Après avoir parcouru au volant de son véhicule les plus de 20 kilomètres qui séparent sa maison de la banlieue de cette agglomération d’un million et demi d’habitants, franchissant barricades et bobines de barbelés disposées sur la chaussée par des membres des forces paramilitaires, Bashir Ahmad n’avait ainsi pu trouver aucun endroit d’où retirer de l’argent pour acheter cet animal.

« J’ai pris le risque de prendre la route mais cela s’avère inutile », se lamente cet homme d’affaires, expliquant à l’AFP que les distributeurs automatiques sont désormais vides et les banques fermées.

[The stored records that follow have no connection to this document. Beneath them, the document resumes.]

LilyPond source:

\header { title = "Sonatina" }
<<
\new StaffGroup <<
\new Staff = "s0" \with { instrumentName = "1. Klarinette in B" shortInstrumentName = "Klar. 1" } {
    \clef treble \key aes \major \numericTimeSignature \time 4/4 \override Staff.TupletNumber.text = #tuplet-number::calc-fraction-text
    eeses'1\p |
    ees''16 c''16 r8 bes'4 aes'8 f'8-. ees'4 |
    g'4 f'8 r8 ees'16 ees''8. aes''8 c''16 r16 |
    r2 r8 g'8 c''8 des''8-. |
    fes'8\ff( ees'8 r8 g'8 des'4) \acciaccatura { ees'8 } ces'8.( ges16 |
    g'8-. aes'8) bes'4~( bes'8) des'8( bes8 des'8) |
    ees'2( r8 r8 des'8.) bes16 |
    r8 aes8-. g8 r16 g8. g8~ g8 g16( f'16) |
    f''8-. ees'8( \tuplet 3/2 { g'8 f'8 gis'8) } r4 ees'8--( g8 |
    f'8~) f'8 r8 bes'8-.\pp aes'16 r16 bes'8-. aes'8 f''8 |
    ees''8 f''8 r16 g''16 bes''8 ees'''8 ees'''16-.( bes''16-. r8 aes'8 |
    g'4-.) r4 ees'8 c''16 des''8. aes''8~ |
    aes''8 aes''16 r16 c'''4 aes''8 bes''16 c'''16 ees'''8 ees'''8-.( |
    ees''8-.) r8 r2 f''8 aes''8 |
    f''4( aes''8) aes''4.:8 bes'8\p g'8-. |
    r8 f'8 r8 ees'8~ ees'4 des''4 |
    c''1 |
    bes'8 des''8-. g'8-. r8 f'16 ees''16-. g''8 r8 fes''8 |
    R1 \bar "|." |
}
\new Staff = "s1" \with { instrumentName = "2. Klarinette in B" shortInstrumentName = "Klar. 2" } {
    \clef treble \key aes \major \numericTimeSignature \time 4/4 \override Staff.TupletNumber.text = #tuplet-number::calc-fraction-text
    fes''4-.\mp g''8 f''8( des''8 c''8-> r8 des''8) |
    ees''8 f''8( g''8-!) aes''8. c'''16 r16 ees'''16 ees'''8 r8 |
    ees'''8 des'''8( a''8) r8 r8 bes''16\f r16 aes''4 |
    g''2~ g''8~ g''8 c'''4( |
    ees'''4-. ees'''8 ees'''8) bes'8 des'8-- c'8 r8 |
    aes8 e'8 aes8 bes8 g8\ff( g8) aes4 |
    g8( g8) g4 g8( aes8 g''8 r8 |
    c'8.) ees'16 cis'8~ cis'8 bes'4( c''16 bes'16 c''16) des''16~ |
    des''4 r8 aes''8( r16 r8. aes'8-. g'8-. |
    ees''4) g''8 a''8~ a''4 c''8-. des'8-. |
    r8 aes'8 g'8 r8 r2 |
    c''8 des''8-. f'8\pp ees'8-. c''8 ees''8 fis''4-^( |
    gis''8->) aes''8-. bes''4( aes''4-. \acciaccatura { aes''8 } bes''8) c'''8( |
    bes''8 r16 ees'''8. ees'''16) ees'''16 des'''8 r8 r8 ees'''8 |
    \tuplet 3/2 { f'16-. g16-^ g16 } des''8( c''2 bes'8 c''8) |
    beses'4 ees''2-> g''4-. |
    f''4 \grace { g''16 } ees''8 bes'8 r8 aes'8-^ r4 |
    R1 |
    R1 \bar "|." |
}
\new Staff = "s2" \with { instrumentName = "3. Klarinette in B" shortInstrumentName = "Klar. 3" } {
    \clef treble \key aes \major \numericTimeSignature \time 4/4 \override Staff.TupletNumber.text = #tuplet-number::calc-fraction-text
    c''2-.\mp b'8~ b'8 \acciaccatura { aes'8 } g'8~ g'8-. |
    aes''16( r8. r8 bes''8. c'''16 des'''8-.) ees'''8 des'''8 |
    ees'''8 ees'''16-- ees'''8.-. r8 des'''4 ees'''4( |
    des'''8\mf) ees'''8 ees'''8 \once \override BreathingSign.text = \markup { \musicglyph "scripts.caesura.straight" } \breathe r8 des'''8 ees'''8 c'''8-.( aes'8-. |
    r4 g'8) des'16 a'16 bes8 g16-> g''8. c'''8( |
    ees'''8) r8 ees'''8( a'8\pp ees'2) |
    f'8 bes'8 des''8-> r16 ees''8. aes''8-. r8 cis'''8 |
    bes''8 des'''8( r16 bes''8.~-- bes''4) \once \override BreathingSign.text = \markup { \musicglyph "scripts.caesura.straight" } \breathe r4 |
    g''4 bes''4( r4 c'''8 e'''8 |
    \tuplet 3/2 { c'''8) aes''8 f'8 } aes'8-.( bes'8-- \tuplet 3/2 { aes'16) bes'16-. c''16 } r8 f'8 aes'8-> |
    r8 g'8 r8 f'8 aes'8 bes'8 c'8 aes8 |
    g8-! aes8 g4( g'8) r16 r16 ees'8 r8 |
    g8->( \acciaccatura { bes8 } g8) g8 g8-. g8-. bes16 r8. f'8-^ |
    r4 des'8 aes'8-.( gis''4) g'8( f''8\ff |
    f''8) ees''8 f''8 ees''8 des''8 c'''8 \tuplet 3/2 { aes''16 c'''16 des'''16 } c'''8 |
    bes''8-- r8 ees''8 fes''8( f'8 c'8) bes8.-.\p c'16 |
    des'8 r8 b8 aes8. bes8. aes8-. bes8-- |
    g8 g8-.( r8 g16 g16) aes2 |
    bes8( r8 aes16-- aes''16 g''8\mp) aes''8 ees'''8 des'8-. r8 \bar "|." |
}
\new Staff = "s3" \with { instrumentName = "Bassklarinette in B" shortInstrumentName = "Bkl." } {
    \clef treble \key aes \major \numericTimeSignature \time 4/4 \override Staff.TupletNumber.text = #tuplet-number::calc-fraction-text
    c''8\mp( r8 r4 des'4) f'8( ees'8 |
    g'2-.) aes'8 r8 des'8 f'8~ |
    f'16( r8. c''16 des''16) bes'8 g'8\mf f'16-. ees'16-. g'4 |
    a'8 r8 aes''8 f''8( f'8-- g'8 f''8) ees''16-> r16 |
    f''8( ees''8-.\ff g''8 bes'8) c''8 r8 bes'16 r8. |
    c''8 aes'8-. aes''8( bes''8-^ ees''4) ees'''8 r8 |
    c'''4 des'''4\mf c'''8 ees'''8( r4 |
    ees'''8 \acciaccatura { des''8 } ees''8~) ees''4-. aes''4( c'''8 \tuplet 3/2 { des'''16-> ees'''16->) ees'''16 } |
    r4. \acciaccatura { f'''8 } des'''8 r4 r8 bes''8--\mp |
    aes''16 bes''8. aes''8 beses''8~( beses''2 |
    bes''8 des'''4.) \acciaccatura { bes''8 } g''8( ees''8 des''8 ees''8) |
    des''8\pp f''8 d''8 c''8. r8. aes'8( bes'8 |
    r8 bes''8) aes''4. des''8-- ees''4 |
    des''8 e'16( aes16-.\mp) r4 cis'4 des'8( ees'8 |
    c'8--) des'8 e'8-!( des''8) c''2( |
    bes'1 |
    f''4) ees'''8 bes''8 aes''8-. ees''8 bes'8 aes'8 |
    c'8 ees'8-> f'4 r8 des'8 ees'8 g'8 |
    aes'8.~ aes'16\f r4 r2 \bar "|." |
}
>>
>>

L’année dernière, il avait fait l’acquisition de cinq moutons pour l’occasion, mais, cette fois, il est bredouille.

« Je ne pense pas que je sois en mesure d’acheter un mouton cette année et de l’offrir en sacrifice », confie-t-il avec regret.

« Les prix sont trop élevés. Les marchands disent qu’ils risquent leur vie pour venir dans les rues », se plaint quant à lui Shakeel Bhat qui a fait dix kilomètres à pied pour arriver au marché de Srinagar.

Le Premier ministre indien Narendra Modi, un nationaliste hindou, avait pourtant assuré que les musulmans, qui sont majoritaires au Cachemire, pourraient célébrer sans difficulté l’Aïd lundi, une semaine jour pour jour après la révocation de l’autonomie institutionnelle de cette région et la mise en place d’un couvre-feu.

« Une ingérence dans notre religion »

En temps normal, ce sont des dizaines de milliers de moutons et de chèvres qui sont mis à mort pour cette importante fête musulmane, leur viande étant ensuite distribuée aux proches et aux orphelinats.

Mais cela pourrait bien ne pas se reproduire cette année, car, afin d’assurer la sécurité, les autorités indiennes, appuyées par des cohortes de paramilitaires, ont pris des mesures très strictes qui interdisent les grands rassemblements.

Les marchands ne cachent pas non plus pas leur frustration.

C’est le cas de Shamsher Khan et de ses deux frères qui appartiennent à la communauté nomade du Cachemire et élèvent depuis des lustres des moutons et des chèvres tout au long de l’année en vue de les vendre à l’occasion de l’Aïd.

Samsher Khan a ainsi marché près de 250 kilomètres pour se rendre avec son troupeau de 150 moutons du district de Reasi à Srinagar, la semaine passée.

« Nous ne faisons pas de ventes cette année. Les gens n’ont pas de liquidités et la situation est si mauvaise que presque personne n’ose sortir de chez lui » pour aller au marché, déplore-t-il.

« Notre seule source de revenus, c’est quand à cette occasion (l’Aïd, ndlr) nous vendons notre troupeau et gagnons de l’argent pour subvenir à nos besoins pendant l’année à venir », poursuit Samsher Khan.

Et ce alors que le chef du gouvernement Narendra Modi a promis que la fin de l’autonomie du Cachemire indien non seulement permettrait d’y éradiquer le terrorisme et le séparatisme mais favoriserait son développement économique.

Shuja Rasool, un habitant de cette région himalayenne, ne décolère pas, allant jusqu’à estimer que les mesures prises par New Delhi constituent une « ingérence dans notre religion ».

Après s’être fidèlement conformé 32 ans durant à la tradition, lui non plus n’a pas réussi à se procurer les sommes nécessaires à l’achat d’animaux à sacrifier.

« Nous ne sommes pas libres de pratiquer notre religion, cela me rend très triste », lâche-t-il.

« Quand il (Narendra Modi) lèvera le couvre-feu, nous allons nous-mêmes nous sacrifier. De la même manière que nous sacrifions des chèvres pour l’Aïd, nous sacrifierons nos propres vies pour notre nation », s’exclame pour sa part un marchand de bestiaux.